Online links to information regarding eligibility requirements, funding limits, and how to apply for the program will be available at the Program website; www.bcwhrp.com
The Pennsylvania legislature passed a groundbreaking housing investment program last year using funds from the Covid-era American Rescue Plan. This Whole-Home Repairs Program (WHRP) has now been adopted by Berks County to address both housing insecurity and the climate crisis. The Program offers forgivable loan funding for low-to-moderate income homeowners or a zero-interest loan equivalent to small landlords. These funds will be used to pay for fundamental repairs, replacement of a major system or items of their house, or weatherization of homes and rental units.
Some of the services that WHRP might cover include habitability and safety issues, measures to improve energy efficiency or water safety, accessibility for individuals with disabilities, and more. The Redevelopment Authority of the County of Berks will administer the Whole-Home Repairs Program with assistance from Habitat for Humanity of Berks County.

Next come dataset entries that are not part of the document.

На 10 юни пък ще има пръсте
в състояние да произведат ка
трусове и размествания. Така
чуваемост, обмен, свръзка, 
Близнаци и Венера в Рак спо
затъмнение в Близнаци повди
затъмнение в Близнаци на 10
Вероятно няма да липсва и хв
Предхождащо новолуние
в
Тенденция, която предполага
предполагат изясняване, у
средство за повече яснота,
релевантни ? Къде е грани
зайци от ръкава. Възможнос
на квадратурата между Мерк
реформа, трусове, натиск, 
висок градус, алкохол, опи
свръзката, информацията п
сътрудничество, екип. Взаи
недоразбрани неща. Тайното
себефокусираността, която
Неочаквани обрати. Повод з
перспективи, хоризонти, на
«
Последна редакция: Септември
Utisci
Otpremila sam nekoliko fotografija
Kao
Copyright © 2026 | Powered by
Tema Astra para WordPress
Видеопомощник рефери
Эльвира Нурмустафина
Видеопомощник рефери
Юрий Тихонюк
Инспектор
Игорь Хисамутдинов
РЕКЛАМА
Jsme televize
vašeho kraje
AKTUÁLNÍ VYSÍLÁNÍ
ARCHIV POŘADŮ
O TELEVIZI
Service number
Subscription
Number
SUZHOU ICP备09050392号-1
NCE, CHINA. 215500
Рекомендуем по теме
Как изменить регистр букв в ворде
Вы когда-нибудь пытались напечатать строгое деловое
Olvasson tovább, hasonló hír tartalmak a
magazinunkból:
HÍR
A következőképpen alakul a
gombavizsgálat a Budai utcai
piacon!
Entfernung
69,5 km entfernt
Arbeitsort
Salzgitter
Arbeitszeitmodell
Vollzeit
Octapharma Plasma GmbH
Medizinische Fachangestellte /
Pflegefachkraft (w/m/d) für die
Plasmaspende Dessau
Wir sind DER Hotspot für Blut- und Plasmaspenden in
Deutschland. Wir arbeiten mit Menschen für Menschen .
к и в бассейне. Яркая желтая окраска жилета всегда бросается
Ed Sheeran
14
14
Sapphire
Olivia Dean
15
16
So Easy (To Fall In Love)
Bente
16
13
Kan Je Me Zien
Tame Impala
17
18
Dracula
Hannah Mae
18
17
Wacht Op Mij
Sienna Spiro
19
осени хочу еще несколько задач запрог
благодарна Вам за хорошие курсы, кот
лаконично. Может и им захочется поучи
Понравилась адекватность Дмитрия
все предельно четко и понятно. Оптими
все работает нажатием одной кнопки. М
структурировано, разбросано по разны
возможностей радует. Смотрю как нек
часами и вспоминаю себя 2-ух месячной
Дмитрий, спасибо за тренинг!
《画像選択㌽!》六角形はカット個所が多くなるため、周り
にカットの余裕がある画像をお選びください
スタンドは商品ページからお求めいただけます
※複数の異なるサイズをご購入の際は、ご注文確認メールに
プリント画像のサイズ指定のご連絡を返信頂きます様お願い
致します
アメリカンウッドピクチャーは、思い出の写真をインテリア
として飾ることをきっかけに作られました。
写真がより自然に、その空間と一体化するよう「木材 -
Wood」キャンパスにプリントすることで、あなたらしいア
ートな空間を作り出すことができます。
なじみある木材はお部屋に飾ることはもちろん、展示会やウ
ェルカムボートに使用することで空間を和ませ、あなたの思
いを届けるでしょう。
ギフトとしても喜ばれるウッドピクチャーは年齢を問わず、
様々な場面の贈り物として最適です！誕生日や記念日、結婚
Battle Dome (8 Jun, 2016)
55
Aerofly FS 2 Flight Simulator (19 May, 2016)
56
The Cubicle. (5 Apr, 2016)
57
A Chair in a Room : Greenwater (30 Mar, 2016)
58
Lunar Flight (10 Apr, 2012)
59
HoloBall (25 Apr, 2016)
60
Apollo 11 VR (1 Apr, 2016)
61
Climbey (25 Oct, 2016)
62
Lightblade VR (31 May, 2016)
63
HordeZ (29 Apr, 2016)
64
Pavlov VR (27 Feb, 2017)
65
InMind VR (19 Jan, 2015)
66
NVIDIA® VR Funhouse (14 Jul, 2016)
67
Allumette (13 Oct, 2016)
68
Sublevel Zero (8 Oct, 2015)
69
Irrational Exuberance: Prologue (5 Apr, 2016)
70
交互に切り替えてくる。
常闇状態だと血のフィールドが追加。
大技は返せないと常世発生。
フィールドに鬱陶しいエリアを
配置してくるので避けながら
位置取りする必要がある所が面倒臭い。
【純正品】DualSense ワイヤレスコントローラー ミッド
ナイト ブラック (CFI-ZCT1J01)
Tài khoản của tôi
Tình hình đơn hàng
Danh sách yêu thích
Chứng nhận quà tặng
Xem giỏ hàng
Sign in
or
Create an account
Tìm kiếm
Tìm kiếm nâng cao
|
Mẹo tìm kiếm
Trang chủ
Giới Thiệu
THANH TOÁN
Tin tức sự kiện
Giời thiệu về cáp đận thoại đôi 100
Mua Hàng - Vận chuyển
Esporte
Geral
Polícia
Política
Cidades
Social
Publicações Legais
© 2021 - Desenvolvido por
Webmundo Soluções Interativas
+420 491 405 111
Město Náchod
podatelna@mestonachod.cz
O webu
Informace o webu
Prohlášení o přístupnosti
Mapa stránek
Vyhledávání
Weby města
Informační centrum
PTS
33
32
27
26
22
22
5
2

According to the Pennsylvania Department of Community & Economic Development, PA homeowners whose household income does not exceed 80 percent of the area’s median income may be eligible for forgivable loans. Pennsylvania small landlords who own no more than five properties and no more than fifteen rental units of affordable housing may be eligible for loans if they rent (and continue to rent) to tenants whose income does not exceed 60 percent of the area’s median income.
The WHRP is designed with the expectation that participating homeowners will continue to live in the improved dwelling for at least ten more years. At the end of ten years of occupation, the loan will be considered forgiven. If a homeowner sells a home improved by the Whole-Homes Repairs Program before ten years have passed, a pro-rated amount based on the number of years spent in the house will become due. For landlords, the financing for the program is a zero interest, deferred payment loan. No payment is required if the original applicant remains the owner of the property and the units repaired continue to be rented by low-income tenants.